A consumer’s guide to stock market volatility

September 1 2015 by Ellen Roseman

Another day of stock market losses around the world. Every commentator has a list of reasons why it’s happening. Can you believe them?

On The Media is one of my favourite podcasts. It enlisted Felix Salmon, a blogger with Fusion, to explain why journalists are wrong to cover falling stock prices so intensely. Here are some excerpts:

One day’s activity — up or down — may seem dramatic, but has little significance and foretells nothing.

Billions of shares of stocks are traded every day. Attributing the day’s results to any single factor is ridiculous. In fact, there are millions of factors and, therefore, no explanation.
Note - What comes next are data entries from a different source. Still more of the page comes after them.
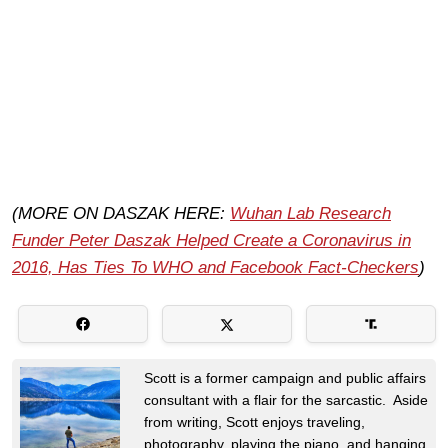
(MORE ON DASZAK HERE:
Wuhan Lab Research
Funder Peter Daszak Helped Create a Coronavirus in
2016, Has Ties To WHO and Facebook Fact-Checkers
)
Scott is a former campaign and public affairs
consultant with a flair for the sarcastic. Aside
from writing, Scott enjoys traveling,
photography, playing the piano, and hanging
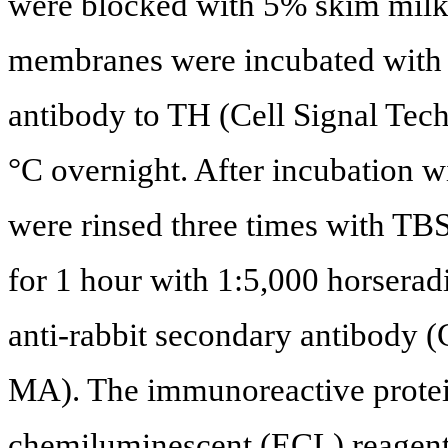
were blocked with 5% skim milk 
membranes were incubated with 
antibody to TH (Cell Signal Tec
°C overnight. After incubation 
were rinsed three times with TB
for 1 hour with 1:5,000 horsera
anti-rabbit secondary antibody (C
MA). The immunoreactive protei
chemiluminescent (ECL) reagents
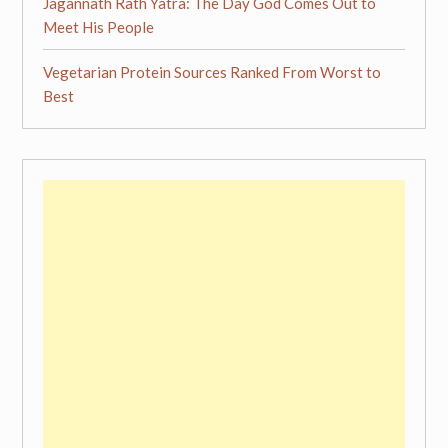
Jagannath Rath Yatra: The Day God Comes Out to
Meet His People
Vegetarian Protein Sources Ranked From Worst to
Best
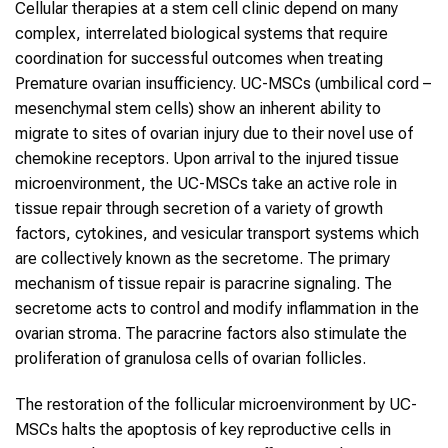
Cellular therapies at a stem cell clinic depend on many
complex, interrelated biological systems that require
coordination for successful outcomes when treating
Premature ovarian insufficiency. UC-MSCs (umbilical cord –
mesenchymal stem cells) show an inherent ability to
migrate to sites of ovarian injury due to their novel use of
chemokine receptors. Upon arrival to the injured tissue
microenvironment, the UC-MSCs take an active role in
tissue repair through secretion of a variety of growth
factors, cytokines, and vesicular transport systems which
are collectively known as the secretome. The primary
mechanism of tissue repair is paracrine signaling. The
secretome acts to control and modify inflammation in the
ovarian stroma. The paracrine factors also stimulate the
proliferation of granulosa cells of ovarian follicles.
The restoration of the follicular microenvironment by UC-
MSCs halts the apoptosis of key reproductive cells in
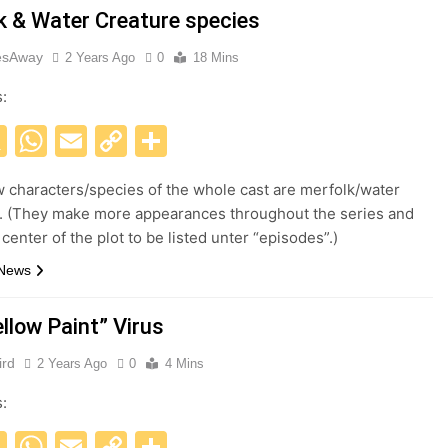
k & Water Creature species
esAway
2 Years Ago
0
18 Mins
s:
acebook
X
WhatsApp
Email
Copy
Share
Link
w characters/species of the whole cast are merfolk/water
. (They make more appearances throughout the series and
 center of the plot to be listed unter “episodes”.)
 News
llow Paint” Virus
ird
2 Years Ago
0
4 Mins
s:
acebook
X
WhatsApp
Email
Copy
Share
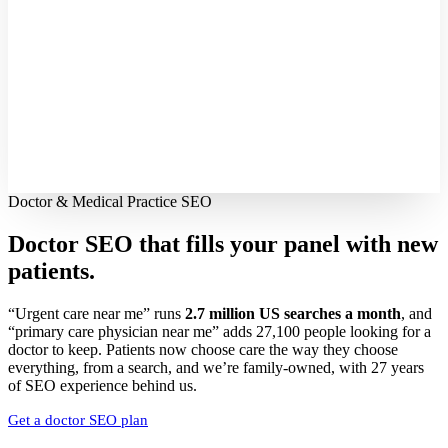
Doctor & Medical Practice SEO
Doctor SEO that fills your panel with
new
patients.
“Urgent care near me” runs
2.7 million US searches a month
, and
“primary care physician near me” adds 27,100 people looking for a
doctor to keep. Patients now choose care the way they choose
everything, from a search, and we’re family-owned, with 27 years
of SEO experience behind us.
Get a doctor SEO plan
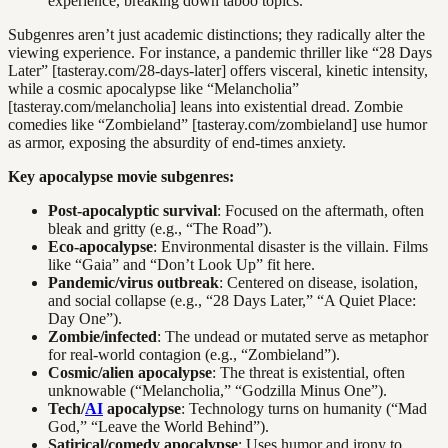
experience, breaking down taboo topics.
Subgenres aren’t just academic distinctions; they radically alter the
viewing experience. For instance, a pandemic thriller like “28 Days
Later” [tasteray.com/28-days-later] offers visceral, kinetic intensity,
while a cosmic apocalypse like “Melancholia”
[tasteray.com/melancholia] leans into existential dread. Zombie
comedies like “Zombieland” [tasteray.com/zombieland] use humor
as armor, exposing the absurdity of end-times anxiety.
Key apocalypse movie subgenres:
Post-apocalyptic survival
: Focused on the aftermath, often
bleak and gritty (e.g., “The Road”).
Eco-apocalypse
: Environmental disaster is the villain. Films
like “Gaia” and “Don’t Look Up” fit here.
Pandemic/virus outbreak
: Centered on disease, isolation,
and social collapse (e.g., “28 Days Later,” “A Quiet Place:
Day One”).
Zombie/infected
: The undead or mutated serve as metaphor
for real-world contagion (e.g., “Zombieland”).
Cosmic/alien apocalypse
: The threat is existential, often
unknowable (“Melancholia,” “Godzilla Minus One”).
Tech/
AI
apocalypse
: Technology turns on humanity (“Mad
God,” “Leave the World Behind”).
Satirical/comedy apocalypse
: Uses humor and irony to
The media treat the market going down like a passenger plane going down. A plunging stock market is not a tragedy. For the vast majority of investors, it’s an opportunity to buy stocks more cheaply.

Though “stocks going down” makes news, that doesn’t reflect broader reality. Look at historical trends. Over time, the equities market steadily goes up.

Felix Salmon’s articles at Fusion continue on a contrarian track. In a Aug. 24 piece, “Three cheers for the plunging stock market,” he emphasized that the economy is going to be fine even if the market goes down.

The stock market is NOT the economy. Instead, it’s a measure of wealth, showing how rich rich people are.

“If the rich are getting a little bit poorer, that’s fine. It means reduced inequality and an ever so slightly more level playing field for everybody else.”

Do you want to learn about investing? My nine-week course at University of Toronto starts Sept. 10. To sign up for the Thursday night sessions, go to Continuing Studies and search for Investing for Beginners.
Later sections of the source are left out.